WHAT IS BEING ASKED
Repeat all the records exactly, omitting pictures.

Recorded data
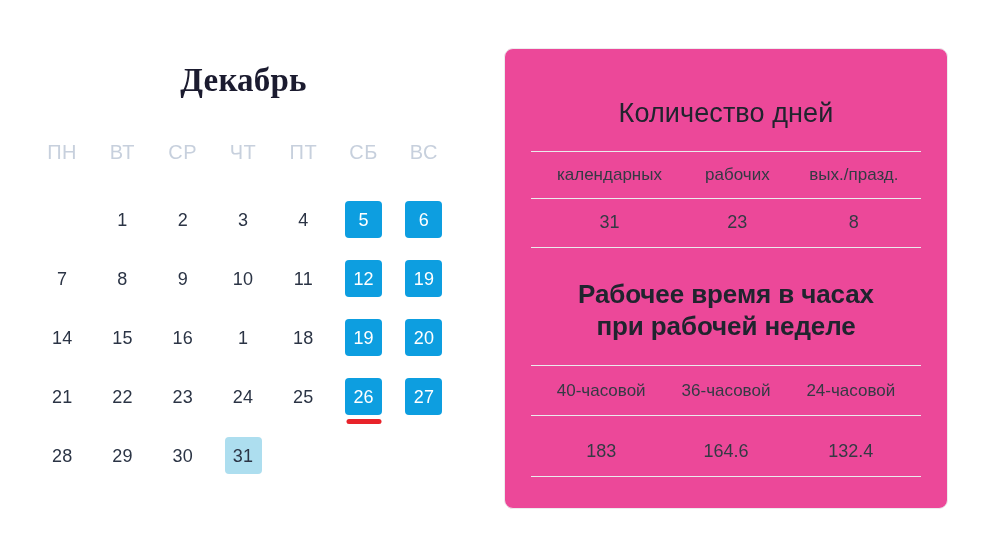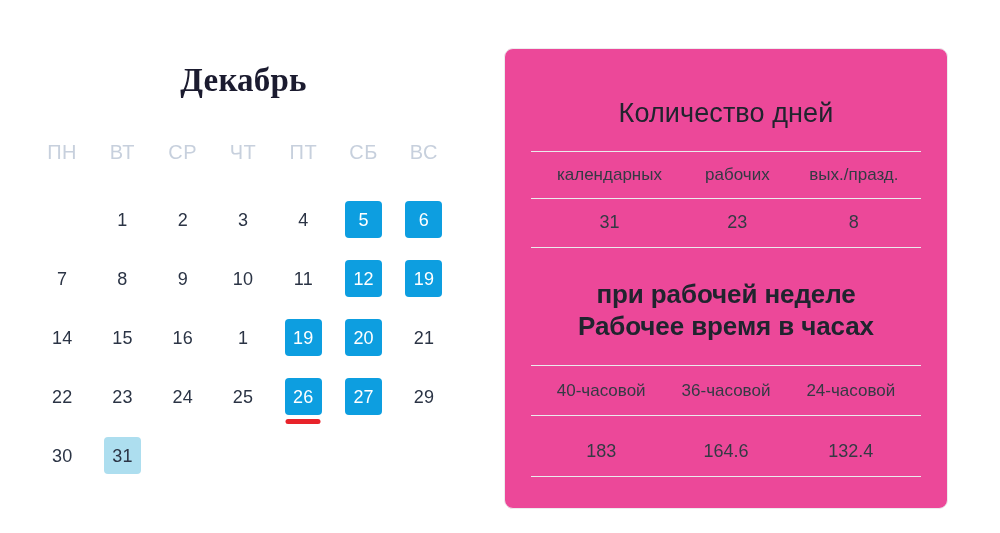--- a/index.html
+++ b/index.html
@@ -225,20 +225,23 @@
         <div class="cell">
           <div class="daybox">15</div>
         </div>
         <div class="cell">
           <div class="daybox">16</div>
         </div>
         <div class="cell">
           <div class="daybox">1</div>
         </div>
         <div class="cell">
+          <div class="daybox">18</div>
+        </div>
+        <div class="cell">
           <div class="daybox weekend">19</div>
         </div>
         <div class="cell">
           <div class="daybox weekend">20</div>
         </div>
         <div class="cell">
           <div class="daybox">21</div>
         </div>
         <div class="cell">
           <div class="daybox">22</div>
@@ -250,20 +253,23 @@
           <div class="daybox">24</div>
         </div>
         <div class="cell">
           <div class="daybox">25</div>
         </div>
         <div class="cell">
           <div class="daybox weekend">26<span class="marker"></span></div>
         </div>
         <div class="cell">
           <div class="daybox weekend">27</div>
+        </div>
+        <div class="cell">
+          <div class="daybox">28</div>
         </div>
         <div class="cell">
           <div class="daybox">29</div>
         </div>
         <div class="cell">
           <div class="daybox">30</div>
         </div>
         <div class="cell">
           <div class="daybox short">31</div>
         </div>
@@ -286,22 +292,22 @@
         <tbody>
           <tr>
             <td>31</td>
             <td>23</td>
             <td>8</td>
           </tr>
         </tbody>
       </table>
 
       <div class="panel-heading heading-hours">
+        <div>Рабочее время в часах</div>
         <div>при рабочей неделе</div>
-        <div>Рабочее время в часах</div>
       </div>
 
       <table class="stat hours-table">
         <thead>
           <tr>
             <th>40-часовой</th>
             <th>36-часовой</th>
             <th>24-часовой</th>
           </tr>
         </thead>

RESPONSE TO THIS EXERCISE
--- a/index.html
+++ b/index.html
@@ -225,20 +225,23 @@
         <div class="cell">
           <div class="daybox">15</div>
         </div>
         <div class="cell">
           <div class="daybox">16</div>
         </div>
         <div class="cell">
           <div class="daybox">1</div>
         </div>
         <div class="cell">
+          <div class="daybox">18</div>
+        </div>
+        <div class="cell">
           <div class="daybox weekend">19</div>
         </div>
         <div class="cell">
           <div class="daybox weekend">20</div>
         </div>
         <div class="cell">
           <div class="daybox">21</div>
         </div>
         <div class="cell">
           <div class="daybox">22</div>
@@ -250,20 +253,23 @@
           <div class="daybox">24</div>
         </div>
         <div class="cell">
           <div class="daybox">25</div>
         </div>
         <div class="cell">
           <div class="daybox weekend">26<span class="marker"></span></div>
         </div>
         <div class="cell">
           <div class="daybox weekend">27</div>
+        </div>
+        <div class="cell">
+          <div class="daybox">28</div>
         </div>
         <div class="cell">
           <div class="daybox">29</div>
         </div>
         <div class="cell">
           <div class="daybox">30</div>
         </div>
         <div class="cell">
           <div class="daybox short">31</div>
         </div>
@@ -286,22 +292,22 @@
         <tbody>
           <tr>
             <td>31</td>
             <td>23</td>
             <td>8</td>
           </tr>
         </tbody>
       </table>
 
       <div class="panel-heading heading-hours">
+        <div>Рабочее время в часах</div>
         <div>при рабочей неделе</div>
-        <div>Рабочее время в часах</div>
       </div>
 
       <table class="stat hours-table">
         <thead>
           <tr>
             <th>40-часовой</th>
             <th>36-часовой</th>
             <th>24-часовой</th>
           </tr>
         </thead>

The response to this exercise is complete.